Problem details: Rename "adoptiedieren" to "asieldieren" wherever it occurs in the records below, and write out all the lines again with nothing else changed.

Available data:

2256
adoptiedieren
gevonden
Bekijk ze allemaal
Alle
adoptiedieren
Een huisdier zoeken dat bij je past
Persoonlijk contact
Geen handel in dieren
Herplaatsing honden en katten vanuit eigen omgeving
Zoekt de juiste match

Solved exercise:
2256
asieldieren
gevonden
Bekijk ze allemaal
Alle
asieldieren
Een huisdier zoeken dat bij je past
Persoonlijk contact
Geen handel in dieren
Herplaatsing honden en katten vanuit eigen omgeving
Zoekt de juiste match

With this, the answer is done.